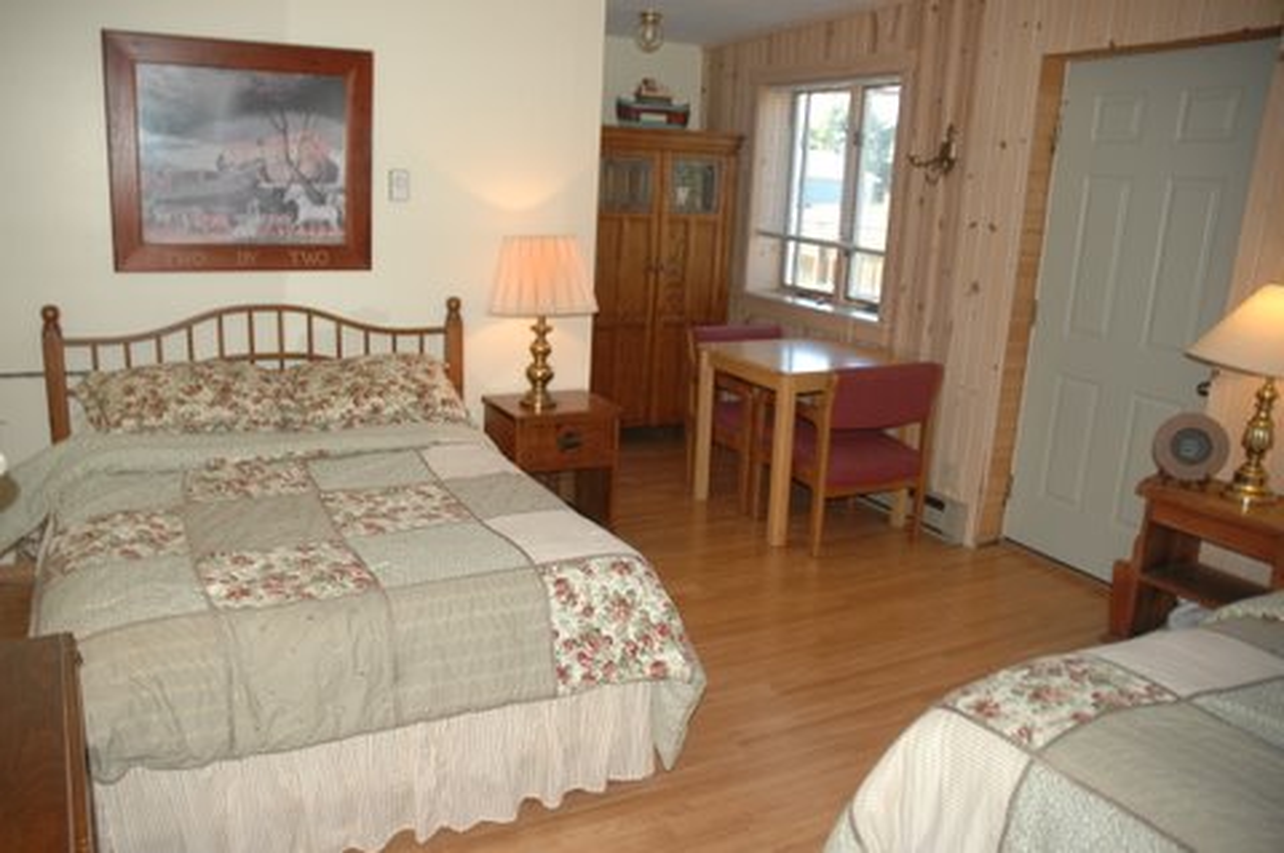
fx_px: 962
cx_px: 642
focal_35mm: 27
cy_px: 426
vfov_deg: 47.8
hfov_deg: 67.4
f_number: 3.5
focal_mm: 18
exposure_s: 1/60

------

▶ [YOUR INSTRUCTIONS] Pictures aside, retype the entries above exactly as they are.

▶ [RESULT FOR THIS EXERCISE]
fx_px: 962
cx_px: 642
focal_35mm: 27
cy_px: 426
vfov_deg: 47.8
hfov_deg: 67.4
f_number: 3.5
focal_mm: 18
exposure_s: 1/60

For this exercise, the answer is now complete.